← Don't Look Up
Don't Look Up poster

Don't Look Up · essays & theory

2021 · Adam McKay

A reading · through the lens of theory

Don't Look Up stakes its claim on the crisis of the action-image almost as manifesto: the disaster film's sensory-motor logic — see the threat, mobilize the response — is systematically dismantled as every institutional structure converts urgent action into spectacle, delay, and mineral extraction. Linus Sandgren's cinematography enacts this ideologically: the film opens in warm, handheld vérité intimacy with the scientists, perception still urgent and physical, before hardening into the cooler, architecturally composed framings of power, where action is replaced by performance. The film's deepest formal gambit, though, is the relation-image: by inverting the countdown-thriller so the audience always knows the comet is real, McKay transforms dramatic irony into structural accusation — every knowing laugh at institutional denial implicates the viewer in the media ecology being satirized, folding us inside the very failure we observe rather than letting us watch it from safety.
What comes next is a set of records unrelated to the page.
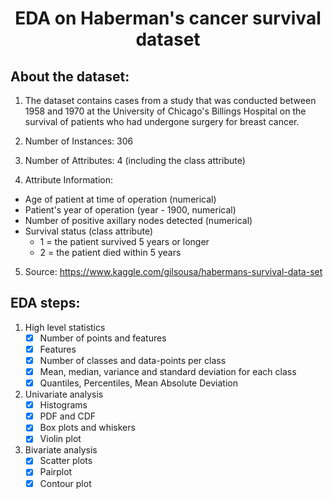 <h1 align="center"> EDA on Haberman's cancer survival dataset </h1>

## About the dataset:

1. The dataset contains cases from a study that was conducted between
   1958 and 1970 at the University of Chicago's Billings Hospital on
   the survival of patients who had undergone surgery for breast
   cancer.

2. Number of Instances: 306

3. Number of Attributes: 4 (including the class attribute)

4. Attribute Information:

- Age of patient at time of operation (numerical)
- Patient's year of operation (year - 1900, numerical)
- Number of positive axillary nodes detected (numerical)
- Survival status (class attribute)
  - 1 = the patient survived 5 years or longer
  - 2 = the patient died within 5 years

5. Source: https://www.kaggle.com/gilsousa/habermans-survival-data-set

## EDA steps:

1. High level statistics
   - [x] Number of points and features
   - [x] Features
   - [x] Number of classes and data-points per class
   - [x] Mean, median, variance and standard deviation for each class
   - [x] Quantiles, Percentiles, Mean Absolute Deviation
2. Univariate analysis
   - [x] Histograms
   - [x] PDF and CDF
   - [x] Box plots and whiskers
   - [x] Violin plot
3. Bivariate analysis
   - [x] Scatter plots
   - [x] Pairplot
   - [x] Contour plot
This spectatorial trap descends directly from Dr. Strangelove (1964): Kubrick's method of playing extinction as farce — the genre procedural as satirical container in which institutional self-destruction is the mechanism rather than the obstacle — is the structural template McKay inherits wholesale, updating it from Cold War deterrence logic to climate-era epistemic collapse. DiCaprio's scientist occupies the same position as Strangelove's generals: in possession of the correct diagnosis, entirely powerless before the system that absorbs it.